Le débat autour du voile islamique en France s’enflamme à nouveau après la volonté affichée du Rassemblement national (RN) d’en interdire le port dans l’espace public. Une position que la rabbine Myriam Ackermann-Sommer a vivement critiquée dans une tribune publiée mardi dans Libération.
Connue pour ses prises de position mesurées sur la laïcité, la docteure en littérature et diplômée de l’École normale supérieure accuse Jordan Bardella d’adopter une « conception profondément illibérale de la société », où l’État déciderait de ce qui est ou non un signe religieux acceptable.
Le président du RN assure vouloir interdire « uniquement le voile islamique », qu’il décrit comme un symbole politique. Une distinction que la rabbine juge arbitraire et incompatible avec le droit français. « Aucun texte de loi n’autorise à cibler spécifiquement ce vêtement », rappelle-t-elle, soulignant que la loi de 2010 ne vise que la dissimulation du visage, sans lien religieux explicite.
Elle interroge aussi la faisabilité d’une telle mesure : comment distinguer un voile porté par foi d’un autre perçu comme militant ? Pour elle, cette logique revient à priver les femmes musulmanes de leur pleine citoyenneté, en les assimilant systématiquement à une menace. « Une femme voilée ne témoigne plus d’une foi, mais d’une allégeance politique », déplore-t-elle.
Myriam Ackermann-Sommer met en garde contre une dérive contraire aux principes démocratiques. Là où l’État devrait protéger la liberté de conscience, le projet du RN, selon elle, tend à restreindre cette liberté au nom d’un idéal idéologique. « La démocratie, écrit-elle, n’est pas le règne de la majorité sur les consciences. C’est la protection de chacun contre l’arbitraire. »
Se sentant directement concernée, la rabbine rappelle qu’elle-même couvre sa tête en public, tout comme certaines chrétiennes, et refuse qu’un pouvoir politique décide de la légitimité des expressions religieuses selon les confessions.
Cette polémique intervient dans un contexte d’hostilité croissante envers les femmes musulmanes. D’après la DILCRA, 60 % des femmes portant régulièrement le voile déclarent avoir été discriminées au moins une fois, contre 44 % parmi celles qui ne le portent jamais. Le Collectif contre l’islamophobie en Europe a, quant à lui, recensé 828 actes islamophobes en 2023, en hausse de 57 % sur un an.
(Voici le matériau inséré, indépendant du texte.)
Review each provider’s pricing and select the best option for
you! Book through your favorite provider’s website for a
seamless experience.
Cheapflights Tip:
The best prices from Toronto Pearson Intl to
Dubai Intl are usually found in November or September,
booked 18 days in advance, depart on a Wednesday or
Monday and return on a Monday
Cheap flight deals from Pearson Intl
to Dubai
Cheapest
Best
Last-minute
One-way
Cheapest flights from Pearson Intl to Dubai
Plus de 80 % de ces attaques visaient des femmes.
Pour Myriam Ackermann-Sommer, ce n’est pas « un bout de tissu » qui est en jeu, mais la capacité de la démocratie à protéger ses minorités. Son message s’adresse à l’ensemble de la société française : ce qui commence par une interdiction visant certaines croyantes pourrait, demain, concerner d’autres expressions religieuses.
À l’approche des élections, le voile reste un marqueur identitaire instrumentalisé, au cœur des tensions entre liberté individuelle, laïcité et instrumentalisation politique.